Unlike some companies that separate departments during orientation, all SageLife associates (and everyone at SageLife is an associate) come together and attend camp as a group to better ensure that all interactions with residents begin from the same starting point: genuine respect and care.

Every person who works at a SageLife community needs to be on the same page, because we all interact with residents. At camp, we gather everybody up — the life enrichment team, housekeepers, maintenance staff, cooks, servers in the dining room, concierges, the sales team, care aides, nurses, drivers, leadership, security — and introduce them to our Sageway principles, our values and our culture of encouraging, empowering and celebrating successful aging every day.

Job-specific training, such as a server learning about a menu, is kept separate from camp to focus on the larger SageLife picture.

The three-to-five-day version of Camp SageLife is only held before a new community opens, but that doesn’t mean that new or current associates don’t get to go to camp. We have day camps as well. Though these camps are shorter, the smaller groups of campers — which often include both camp rookies and veterans — allow us to be more laser-focused and impactful. It’s still a lot of fun, energizes campers, and helps them build relationships. It’s amazing to watch more reserved associates blossom over the course of a day and become full, excited participants.
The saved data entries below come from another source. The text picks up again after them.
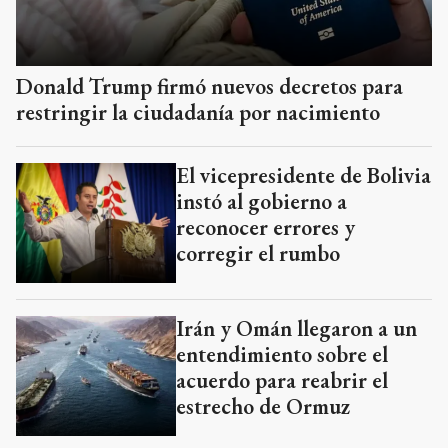
Donald Trump firmó nuevos decretos para
restringir la ciudadanía por nacimiento
El vicepresidente de Bolivia
instó al gobierno a
reconocer errores y
corregir el rumbo
Irán y Omán llegaron a un
entendimiento sobre el
acuerdo para reabrir el
estrecho de Ormuz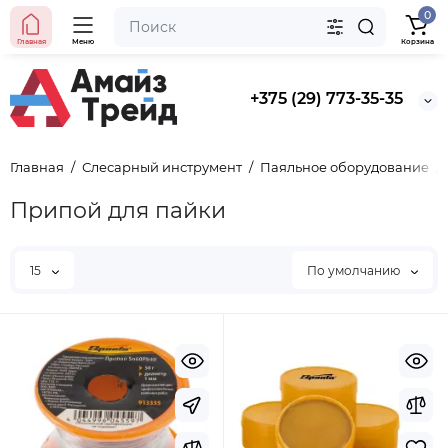
0
Главная
Меню
Корзина
Хит продаж
+375 (29) 773-35-35
Выбор покупателей
Предзаказ
Главная
Слесарный инструмент
Паяльное оборудование
Ведро строительное 12л, ПРЕМИУМ, арт. 0201 БЕЗ
НОСИКА
Припой для пайки
BYN
5.50
15
По умолчанию
Уточнить цену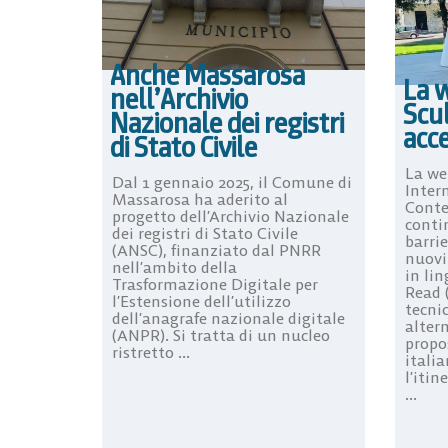
Anche Massarosa
La 
nell’Archivio
Scu
Nazionale dei registri
acce
di Stato Civile
La we
Dal 1 gennaio 2025, il Comune di
Inter
Massarosa ha aderito al
Conte
progetto dell’Archivio Nazionale
conti
dei registri di Stato Civile
barrie
(ANSC), finanziato dal PNRR
nuovi
nell’ambito della
in li
Trasformazione Digitale per
Read (
l’Estensione dell’utilizzo
tecni
dell’anagrafe nazionale digitale
alter
(ANPR). Si tratta di un nucleo
propo
ristretto ...
italia
l’itin
...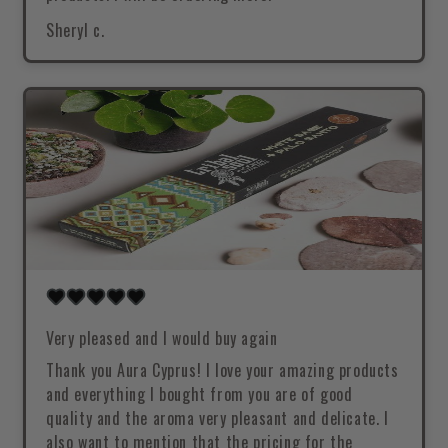
Sheryl c.
Very pleased and I would buy again
Thank you Aura Cyprus! I love your amazing products
and everything I bought from you are of good
quality and the aroma very pleasant and delicate. I
also want to mention that the pricing for the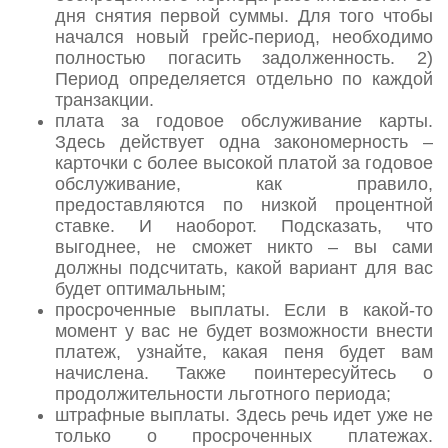
дня снятия первой суммы. Для того чтобы
начался новый грейс-период, необходимо
полностью погасить задолженность. 2)
Период определяется отдельно по каждой
транзакции.
плата за годовое обслуживание карты.
Здесь действует одна закономерность –
карточки с более высокой платой за годовое
обслуживание, как правило,
предоставляются по низкой процентной
ставке. И наоборот. Подсказать, что
выгоднее, не сможет никто – вы сами
должны подсчитать, какой вариант для вас
будет оптимальным;
просроченные выплаты. Если в какой-то
момент у вас не будет возможности внести
платеж, узнайте, какая пеня будет вам
начислена. Также поинтересуйтесь о
продолжительности льготного периода;
штрафные выплаты. Здесь речь идет уже не
только о просроченных платежах.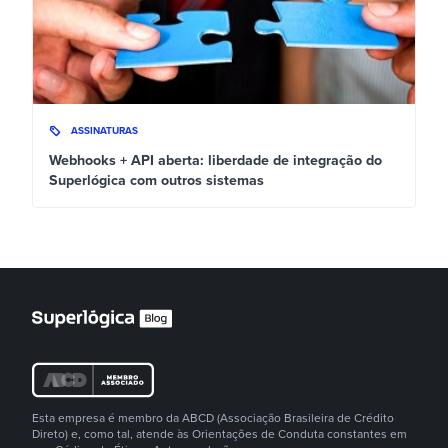
ASSINATURAS
Webhooks + API aberta: liberdade de integração do
Superlógica com outros sistemas
Esta empresa é membro da ABCD (Associação Brasileira de Crédito
Direto) e, como tal, atende às Orientações de Conduta constantes em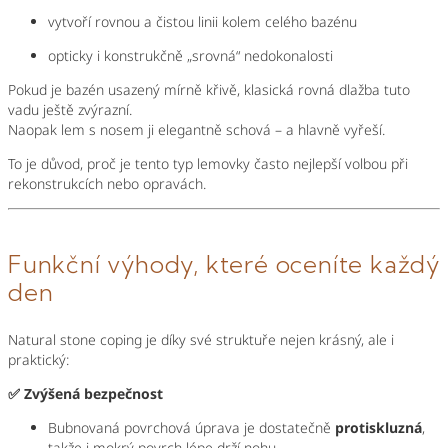
vytvoří rovnou a čistou linii kolem celého bazénu
opticky i konstrukčně „srovná“ nedokonalosti
Pokud je bazén usazený mírně křivě, klasická rovná dlažba tuto
vadu ještě zvýrazní.
Naopak lem s nosem ji elegantně schová – a hlavně vyřeší.
To je důvod, proč je tento typ lemovky často nejlepší volbou při
rekonstrukcích nebo opravách.
Funkční výhody, které oceníte každý
den
Natural stone coping je díky své struktuře nejen krásný, ale i
praktický:
✅ Zvýšená bezpečnost
Bubnovaná povrchová úprava je dostatečně
protiskluzná
,
takže i mokrý povrch lépe drží nohu.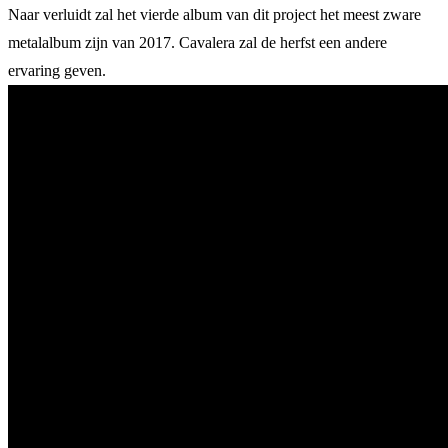
Naar verluidt zal het vierde album van dit project het meest zware
metalalbum zijn van 2017. Cavalera zal de herfst een andere
ervaring geven.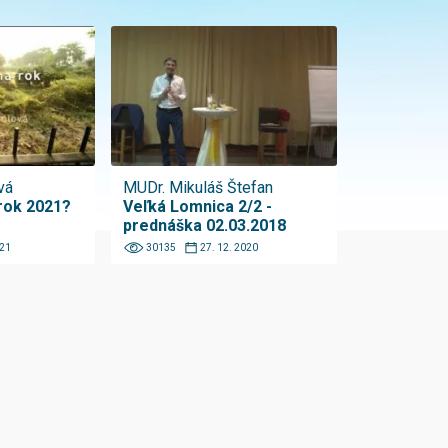
vá
MUDr. Mikuláš Štefan
rok 2021?
Veľká Lomnica 2/2 -
prednáška 02.03.2018
021
30135
27. 12. 2020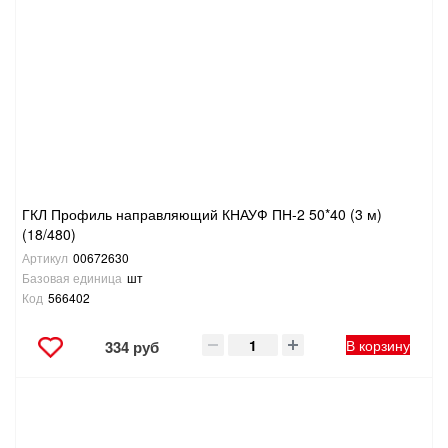
ГКЛ Профиль направляющий КНАУФ ПН-2 50*40 (3 м)
(18/480)
Артикул
00672630
Базовая единица
шт
Код
566402
В корзину
334 руб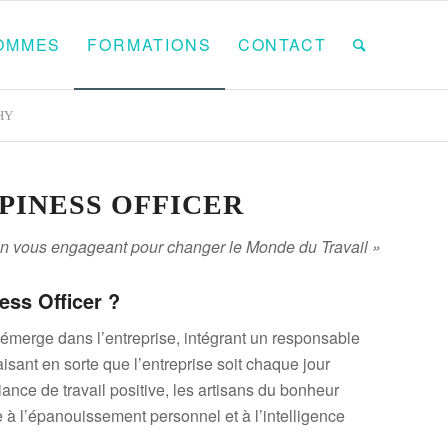
OMMES
FORMATIONS
CONTACT
HY
PINESS OFFICER
en vous engageant pour changer le Monde du Travail »
ess Officer ?
 émerge dans l’entreprise, intégrant un responsable
aisant en sorte que l’entreprise soit chaque jour
nce de travail positive, les artisans du bonheur
 à l’épanouissement personnel et à l’intelligence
Teambuilding and trust-building are important parts of the Camp SageLife experience. One of the most powerful sessions we do is called the Minefield. One camper goes through a long and complicated obstacle course blindfolded while their partner gives them directions. The blindfolded person must rely on the sighted partner completely (which can be difficult for some people), and the partner must learn how to communicate effectively and quickly. We must be worthy of the trust that our residents and their families place in us, and we must be clear in our communications.
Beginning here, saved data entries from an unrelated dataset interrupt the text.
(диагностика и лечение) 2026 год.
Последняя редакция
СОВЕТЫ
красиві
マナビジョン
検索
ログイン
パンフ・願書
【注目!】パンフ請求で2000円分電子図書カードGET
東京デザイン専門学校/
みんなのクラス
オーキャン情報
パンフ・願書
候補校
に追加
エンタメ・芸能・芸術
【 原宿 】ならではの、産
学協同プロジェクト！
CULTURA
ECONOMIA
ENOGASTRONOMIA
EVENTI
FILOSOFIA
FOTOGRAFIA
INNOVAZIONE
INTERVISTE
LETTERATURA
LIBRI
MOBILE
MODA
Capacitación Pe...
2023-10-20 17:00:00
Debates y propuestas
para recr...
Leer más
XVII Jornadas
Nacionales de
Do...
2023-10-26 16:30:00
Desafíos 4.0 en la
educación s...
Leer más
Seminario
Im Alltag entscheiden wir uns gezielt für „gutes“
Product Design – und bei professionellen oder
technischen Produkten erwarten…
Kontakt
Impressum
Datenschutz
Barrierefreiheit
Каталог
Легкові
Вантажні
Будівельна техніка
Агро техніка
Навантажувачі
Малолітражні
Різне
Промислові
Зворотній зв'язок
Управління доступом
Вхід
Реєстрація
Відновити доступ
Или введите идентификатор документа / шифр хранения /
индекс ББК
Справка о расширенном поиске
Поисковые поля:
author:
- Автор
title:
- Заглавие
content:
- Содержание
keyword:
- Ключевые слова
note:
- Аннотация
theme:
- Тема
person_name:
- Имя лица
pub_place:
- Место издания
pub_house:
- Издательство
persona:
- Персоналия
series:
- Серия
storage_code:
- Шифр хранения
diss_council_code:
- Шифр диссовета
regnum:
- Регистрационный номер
The camp model has proven very popular and effective for SageLife. I’m frequently told by associates that they miss camp. So we have mini-camps that are shorter and have a very specific purpose. We have a customer service camp. We have MOSAIC camp, which focuses on our uncommon life enrichment program. And we have a dementia camp, where campers new and seasoned come and learn about dementia.

Each camp is fun and full of camaraderie, and we always have cool swag to give away. We have found Camp SageLife to be a great learning, training and culture-building tool for our company!

Kim Smith is vice president of operations at Springfield, PA-based SageLife, a company that designs, develops and operates senior living communities.

The opinions expressed in each McKnight’s Senior Living guest column are those of the author and are not necessarily those of McKnight’s Senior Living.